Я выбрал, разрушил призматическую реальность вокруг нас, расколол само время, сквозь которое она плыла.
Эффект был мгновенным, как выключение света.
Наблюдатель зарычала, отшатнулась, убрала руку из нашего временного пространства.
Я падал, кувыркаясь в прозрачном ночном воздухе. У меня не было ни репульсорной сбруи, ни парашюта, я не видел ирчтани, летящего ко мне на помощь. У меня вырвался крик, и пустыня устремилась вверх, чтобы обнять меня в последний раз. Бесчисленные Адрианы пронеслись по воздуху, все они были сброшены раненым богом. Я видел, как они ударялись о камень, песок, умирали один за другим там, где ударялись о землю.

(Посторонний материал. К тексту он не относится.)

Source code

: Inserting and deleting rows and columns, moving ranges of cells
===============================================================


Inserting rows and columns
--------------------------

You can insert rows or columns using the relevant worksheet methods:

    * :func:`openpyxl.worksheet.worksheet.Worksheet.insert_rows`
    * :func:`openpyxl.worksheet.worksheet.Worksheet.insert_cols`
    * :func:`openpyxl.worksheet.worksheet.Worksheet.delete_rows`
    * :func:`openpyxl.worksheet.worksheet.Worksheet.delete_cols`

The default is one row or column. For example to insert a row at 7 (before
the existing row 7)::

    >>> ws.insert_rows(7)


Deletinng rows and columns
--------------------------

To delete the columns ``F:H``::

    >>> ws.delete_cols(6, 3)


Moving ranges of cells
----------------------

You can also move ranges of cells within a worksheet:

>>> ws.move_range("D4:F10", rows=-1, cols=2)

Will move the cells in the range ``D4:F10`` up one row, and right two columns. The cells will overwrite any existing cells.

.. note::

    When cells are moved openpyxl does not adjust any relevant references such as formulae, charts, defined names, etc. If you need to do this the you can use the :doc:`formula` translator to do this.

Можно услышать истории о людях, которые выживают после таких падений, о людях, которые падают с самолетов или звездолетов и приземляются невредимыми, уходя без каких-либо видимых повреждений. Такие чудеса становятся возможными благодаря простой случайности: каким-то свойствам земли, на которую они приземляются, каким-то причудам механики тела.
Я увидел одного такого Адриана, выбрал его путь и, кувыркаясь, ударился о землю. При падении я ударился о край дюны - одного из выступов, окружавших раскопки, его крутой склон, обращенный к руинам, удерживался на месте статическими уплотнителями. Я покатился по ней, проскользил, наверное, полсотни футов, пока не оказался на дне раскопа. Моя грудь вздымалась, и долгое мгновение я просто лежал на спине, глядя в небо.
Я ранил бога.
Я перекатился на бок и поморщился, когда песок заполнил порез на моей левой ладони. Сунув меч в карман, я включил наручный терминал. "Нима!" Я почти взревел. "Альбе! Анназ! Кассандра! Кто-нибудь? Это Марло, вы меня слышите?"
Меня встретило шипение помех, и я поспешил вверх по склону.
"Кто-нибудь меня слышит? Это Адриан Марло! Повторяю!" Я снова посмотрел на Mensa и ночное небо. Наблюдатель исчез, но я знал, что он не умер. Я должен был добраться до лагеря, до "Реи". Я должен был зарядить орудие "Персея".
Если я прав - если я действительно причинил вред существу, - был шанс, что я смогу подняться обратно по склону и пройти через лагерь к посадочной площадке. Но где была Кассандра?
Я на мгновение задержался на тропинке, разрываясь между лагерем и поворотом назад. Долго ждать было нельзя. Моя сила ранила Наблюдателя, но я не мог знать, как долго чудовище будет зализывать свои раны.
В конце концов я собрался и, повернувшись, двинулся вверх по склону. Сабрата дрожала подо мной, сотрясаясь до самых каменных основ. Дважды я падал и ударялся коленом, поскальзываясь на посыпанных песком камнях. Звуки далекой стрельбы, лязг мечей и вой нахуте - все это доносилось сверху вниз по склону.